Author: Atma (Yutai Hou) | Modified: 5/7/2017 8:29 PM
Commonly used NLP tools, which are verified and fast.
Function included:
bleu score, proxy crawler, tokenizer, massive keyword matcher and so on.
pip install atma
- Calculate BLEU
Notice: This is bleu for a single sentence not corpus. The result of this code is same as the most popular perl script
eg:
from atma.bleu import *
weight = [0.25, 0.25, 0.25, 0.25]
can = 'It is a guide to action which ensures that the military always obeys the commands of the party'.lower().split()

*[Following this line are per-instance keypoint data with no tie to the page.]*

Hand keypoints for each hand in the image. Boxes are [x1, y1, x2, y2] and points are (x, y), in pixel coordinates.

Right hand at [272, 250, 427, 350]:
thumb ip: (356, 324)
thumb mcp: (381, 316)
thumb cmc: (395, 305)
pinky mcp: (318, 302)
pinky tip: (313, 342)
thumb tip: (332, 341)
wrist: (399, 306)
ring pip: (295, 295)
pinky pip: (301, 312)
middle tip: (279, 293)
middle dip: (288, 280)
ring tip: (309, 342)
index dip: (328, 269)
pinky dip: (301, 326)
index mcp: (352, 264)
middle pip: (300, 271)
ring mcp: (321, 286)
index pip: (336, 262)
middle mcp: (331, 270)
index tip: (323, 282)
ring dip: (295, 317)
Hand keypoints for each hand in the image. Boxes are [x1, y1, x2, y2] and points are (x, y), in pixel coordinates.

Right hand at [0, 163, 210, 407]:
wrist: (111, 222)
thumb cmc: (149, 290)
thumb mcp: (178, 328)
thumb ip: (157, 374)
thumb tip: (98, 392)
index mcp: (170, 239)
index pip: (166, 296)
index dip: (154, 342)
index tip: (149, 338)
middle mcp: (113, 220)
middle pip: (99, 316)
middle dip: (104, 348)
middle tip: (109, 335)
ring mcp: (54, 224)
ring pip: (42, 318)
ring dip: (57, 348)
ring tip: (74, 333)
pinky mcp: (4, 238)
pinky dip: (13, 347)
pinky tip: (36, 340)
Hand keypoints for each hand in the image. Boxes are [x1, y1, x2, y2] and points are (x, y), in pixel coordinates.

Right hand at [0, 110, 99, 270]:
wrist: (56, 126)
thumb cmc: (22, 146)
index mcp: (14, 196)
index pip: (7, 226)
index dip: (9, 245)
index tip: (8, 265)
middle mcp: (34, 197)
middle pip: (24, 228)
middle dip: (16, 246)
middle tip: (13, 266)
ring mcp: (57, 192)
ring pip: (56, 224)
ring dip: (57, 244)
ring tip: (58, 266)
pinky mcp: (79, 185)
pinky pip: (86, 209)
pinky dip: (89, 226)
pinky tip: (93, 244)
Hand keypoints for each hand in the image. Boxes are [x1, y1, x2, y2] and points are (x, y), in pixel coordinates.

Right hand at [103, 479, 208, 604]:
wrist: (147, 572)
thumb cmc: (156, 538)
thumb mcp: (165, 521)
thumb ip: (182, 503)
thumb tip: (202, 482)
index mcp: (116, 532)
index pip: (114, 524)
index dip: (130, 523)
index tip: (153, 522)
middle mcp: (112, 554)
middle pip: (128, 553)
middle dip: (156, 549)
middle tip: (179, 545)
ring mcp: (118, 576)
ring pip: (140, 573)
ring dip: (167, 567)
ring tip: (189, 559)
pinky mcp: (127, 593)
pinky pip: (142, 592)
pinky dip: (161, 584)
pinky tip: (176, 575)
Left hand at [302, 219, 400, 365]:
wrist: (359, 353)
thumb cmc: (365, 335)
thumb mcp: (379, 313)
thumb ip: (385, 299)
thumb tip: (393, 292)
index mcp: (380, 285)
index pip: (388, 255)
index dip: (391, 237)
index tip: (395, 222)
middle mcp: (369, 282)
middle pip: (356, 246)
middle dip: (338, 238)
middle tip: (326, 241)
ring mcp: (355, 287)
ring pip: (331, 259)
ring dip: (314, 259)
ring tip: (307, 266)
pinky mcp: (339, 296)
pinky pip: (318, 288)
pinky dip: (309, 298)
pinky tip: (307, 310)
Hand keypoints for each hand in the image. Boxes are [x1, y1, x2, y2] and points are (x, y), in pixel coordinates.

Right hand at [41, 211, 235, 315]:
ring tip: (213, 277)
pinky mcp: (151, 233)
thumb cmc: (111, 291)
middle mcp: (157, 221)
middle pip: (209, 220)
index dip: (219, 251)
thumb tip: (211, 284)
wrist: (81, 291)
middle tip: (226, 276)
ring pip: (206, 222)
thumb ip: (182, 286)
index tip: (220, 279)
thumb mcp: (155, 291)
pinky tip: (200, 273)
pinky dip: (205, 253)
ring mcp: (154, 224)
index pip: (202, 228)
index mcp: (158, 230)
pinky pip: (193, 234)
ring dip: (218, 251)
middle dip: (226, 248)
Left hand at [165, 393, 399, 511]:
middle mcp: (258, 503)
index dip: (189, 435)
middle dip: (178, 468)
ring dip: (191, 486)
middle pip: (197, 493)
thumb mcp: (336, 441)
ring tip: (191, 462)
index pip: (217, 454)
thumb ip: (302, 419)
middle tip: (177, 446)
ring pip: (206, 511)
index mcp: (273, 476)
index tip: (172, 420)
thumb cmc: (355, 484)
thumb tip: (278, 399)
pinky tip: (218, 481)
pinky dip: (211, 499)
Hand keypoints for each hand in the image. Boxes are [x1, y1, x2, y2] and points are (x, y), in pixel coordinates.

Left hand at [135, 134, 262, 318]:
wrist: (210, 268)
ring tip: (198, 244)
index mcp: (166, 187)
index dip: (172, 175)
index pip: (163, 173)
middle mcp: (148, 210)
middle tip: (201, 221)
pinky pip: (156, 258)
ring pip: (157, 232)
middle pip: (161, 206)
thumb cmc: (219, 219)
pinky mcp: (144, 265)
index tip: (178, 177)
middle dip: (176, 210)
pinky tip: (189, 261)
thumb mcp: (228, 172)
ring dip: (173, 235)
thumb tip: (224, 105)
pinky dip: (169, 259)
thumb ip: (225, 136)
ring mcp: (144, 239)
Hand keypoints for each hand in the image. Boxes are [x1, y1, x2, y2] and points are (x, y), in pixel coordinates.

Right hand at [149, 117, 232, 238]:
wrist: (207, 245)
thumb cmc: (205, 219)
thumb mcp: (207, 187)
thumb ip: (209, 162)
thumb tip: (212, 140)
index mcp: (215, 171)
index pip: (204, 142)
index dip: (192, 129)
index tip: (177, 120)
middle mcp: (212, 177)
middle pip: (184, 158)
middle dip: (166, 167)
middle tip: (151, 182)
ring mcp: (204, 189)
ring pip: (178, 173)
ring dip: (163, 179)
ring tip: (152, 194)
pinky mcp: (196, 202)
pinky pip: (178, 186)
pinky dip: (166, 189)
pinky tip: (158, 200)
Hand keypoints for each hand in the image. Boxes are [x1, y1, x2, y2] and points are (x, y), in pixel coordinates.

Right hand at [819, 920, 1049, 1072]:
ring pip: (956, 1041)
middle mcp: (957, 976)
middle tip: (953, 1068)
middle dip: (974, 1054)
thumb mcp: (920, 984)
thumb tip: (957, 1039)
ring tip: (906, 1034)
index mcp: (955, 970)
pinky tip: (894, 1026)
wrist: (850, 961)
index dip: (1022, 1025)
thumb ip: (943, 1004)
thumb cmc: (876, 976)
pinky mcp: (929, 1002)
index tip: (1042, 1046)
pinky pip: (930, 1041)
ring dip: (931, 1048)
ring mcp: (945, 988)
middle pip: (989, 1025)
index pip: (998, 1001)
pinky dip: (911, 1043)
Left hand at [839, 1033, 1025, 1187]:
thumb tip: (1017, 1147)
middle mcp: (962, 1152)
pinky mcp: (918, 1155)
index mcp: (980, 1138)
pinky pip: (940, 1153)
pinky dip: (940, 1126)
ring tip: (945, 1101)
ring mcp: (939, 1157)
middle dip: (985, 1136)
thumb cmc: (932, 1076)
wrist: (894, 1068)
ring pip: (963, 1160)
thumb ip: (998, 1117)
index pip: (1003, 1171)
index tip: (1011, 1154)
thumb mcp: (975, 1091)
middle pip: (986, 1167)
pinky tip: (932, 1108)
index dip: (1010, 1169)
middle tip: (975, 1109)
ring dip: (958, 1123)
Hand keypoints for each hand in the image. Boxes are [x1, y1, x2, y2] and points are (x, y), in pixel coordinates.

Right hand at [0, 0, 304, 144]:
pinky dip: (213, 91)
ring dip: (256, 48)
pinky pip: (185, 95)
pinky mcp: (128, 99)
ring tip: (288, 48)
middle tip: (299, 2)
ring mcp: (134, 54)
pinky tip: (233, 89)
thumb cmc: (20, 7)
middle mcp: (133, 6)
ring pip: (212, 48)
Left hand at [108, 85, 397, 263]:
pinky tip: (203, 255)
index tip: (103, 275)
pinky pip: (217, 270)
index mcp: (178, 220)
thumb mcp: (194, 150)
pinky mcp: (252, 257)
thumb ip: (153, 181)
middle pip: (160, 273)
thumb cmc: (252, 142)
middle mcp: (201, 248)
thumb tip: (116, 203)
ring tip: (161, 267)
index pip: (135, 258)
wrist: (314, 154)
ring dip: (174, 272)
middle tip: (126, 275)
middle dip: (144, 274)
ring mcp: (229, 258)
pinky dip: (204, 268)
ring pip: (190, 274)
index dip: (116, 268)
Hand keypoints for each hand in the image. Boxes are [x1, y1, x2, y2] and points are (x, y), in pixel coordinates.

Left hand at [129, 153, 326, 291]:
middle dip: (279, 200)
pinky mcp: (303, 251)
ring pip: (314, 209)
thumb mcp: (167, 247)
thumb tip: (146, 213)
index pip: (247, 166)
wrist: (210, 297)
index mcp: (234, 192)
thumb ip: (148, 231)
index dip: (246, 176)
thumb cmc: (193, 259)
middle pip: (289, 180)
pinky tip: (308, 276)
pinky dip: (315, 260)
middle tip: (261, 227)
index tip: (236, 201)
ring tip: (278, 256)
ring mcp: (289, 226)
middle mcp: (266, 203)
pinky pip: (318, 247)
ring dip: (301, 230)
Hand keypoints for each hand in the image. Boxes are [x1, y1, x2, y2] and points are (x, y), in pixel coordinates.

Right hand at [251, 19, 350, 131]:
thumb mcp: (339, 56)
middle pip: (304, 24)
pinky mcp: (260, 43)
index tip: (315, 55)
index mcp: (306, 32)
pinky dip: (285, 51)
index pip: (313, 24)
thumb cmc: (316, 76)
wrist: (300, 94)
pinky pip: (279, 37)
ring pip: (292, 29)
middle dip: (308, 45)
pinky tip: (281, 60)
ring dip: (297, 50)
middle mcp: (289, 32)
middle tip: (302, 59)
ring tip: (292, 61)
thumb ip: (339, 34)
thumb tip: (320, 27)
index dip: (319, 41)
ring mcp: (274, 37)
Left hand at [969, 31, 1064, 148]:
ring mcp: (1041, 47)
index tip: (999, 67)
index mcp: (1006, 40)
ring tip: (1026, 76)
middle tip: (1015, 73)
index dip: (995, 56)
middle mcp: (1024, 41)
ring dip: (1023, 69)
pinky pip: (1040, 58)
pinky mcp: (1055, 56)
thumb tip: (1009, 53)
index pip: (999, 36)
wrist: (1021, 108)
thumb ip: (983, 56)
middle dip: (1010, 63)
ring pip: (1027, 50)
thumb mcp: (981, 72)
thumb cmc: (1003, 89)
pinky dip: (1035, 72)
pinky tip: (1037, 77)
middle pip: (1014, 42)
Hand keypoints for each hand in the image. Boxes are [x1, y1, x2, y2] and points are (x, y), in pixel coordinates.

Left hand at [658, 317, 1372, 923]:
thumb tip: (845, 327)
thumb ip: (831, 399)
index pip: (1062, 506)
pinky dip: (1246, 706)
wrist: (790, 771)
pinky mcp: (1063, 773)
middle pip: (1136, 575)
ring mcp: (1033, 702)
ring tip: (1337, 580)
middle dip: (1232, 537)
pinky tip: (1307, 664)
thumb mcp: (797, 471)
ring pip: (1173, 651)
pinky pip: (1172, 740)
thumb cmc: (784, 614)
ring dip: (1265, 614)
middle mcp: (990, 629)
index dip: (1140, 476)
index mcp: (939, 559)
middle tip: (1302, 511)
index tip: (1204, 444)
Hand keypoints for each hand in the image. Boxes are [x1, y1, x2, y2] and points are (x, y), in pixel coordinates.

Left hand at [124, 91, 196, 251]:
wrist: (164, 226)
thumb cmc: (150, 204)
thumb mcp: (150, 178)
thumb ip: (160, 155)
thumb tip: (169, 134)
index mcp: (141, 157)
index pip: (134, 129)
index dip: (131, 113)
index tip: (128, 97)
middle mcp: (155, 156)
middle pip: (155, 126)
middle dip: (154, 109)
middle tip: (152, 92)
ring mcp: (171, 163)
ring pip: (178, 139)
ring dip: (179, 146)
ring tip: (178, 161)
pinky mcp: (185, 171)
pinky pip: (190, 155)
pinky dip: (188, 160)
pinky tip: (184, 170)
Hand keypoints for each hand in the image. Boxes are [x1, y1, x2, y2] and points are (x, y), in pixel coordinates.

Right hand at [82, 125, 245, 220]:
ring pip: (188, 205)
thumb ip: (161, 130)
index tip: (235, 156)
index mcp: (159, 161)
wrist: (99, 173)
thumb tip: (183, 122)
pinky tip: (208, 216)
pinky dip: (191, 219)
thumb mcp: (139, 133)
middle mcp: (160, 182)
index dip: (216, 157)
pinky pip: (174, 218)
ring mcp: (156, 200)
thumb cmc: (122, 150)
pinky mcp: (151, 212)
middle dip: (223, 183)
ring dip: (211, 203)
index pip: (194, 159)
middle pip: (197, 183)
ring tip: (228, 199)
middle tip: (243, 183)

ref1 = 'It is a guide to action that ensures that the military will forever heed Party commands'.lower().split()
ref2 = 'It is the guiding principle which guarantees the military forces always being under the command of the Party'.lower().split()
ref = [ref1, ref2]
print bleu(can, ref, weight)
-
./bleu.py
Sentence level bleu score tool, used as a labeling tool.
The nltk's bleu tool can not get right results, so i wrote this.
Code is verified by comparing results to commonly used perl-BLEU tool. -
./tool.py
Contain many frequently used & verified small & dirty function,
such as convert sentence to word list, judge number, remove punctuation... -
./crawling/*
A proxy class & proxy check tool written by me & jinpeng.
I rewrite Jinpeng's code to enable the proxy to crawl ssl-website.
This proxy is proved to be stable. -
./AcoraMatcher.py
A multi-keyword match tool base on the package acora.
It use index method to speed up the process.
When you need to match a lot of pre-defined keyword in a long text, it
will be a great help. -
./sampler.py Silly Code for split and sample data
-
./Metrics.py Natty framework for evaluating multi-canditate with multi-candiate. It can't be excute directly for now.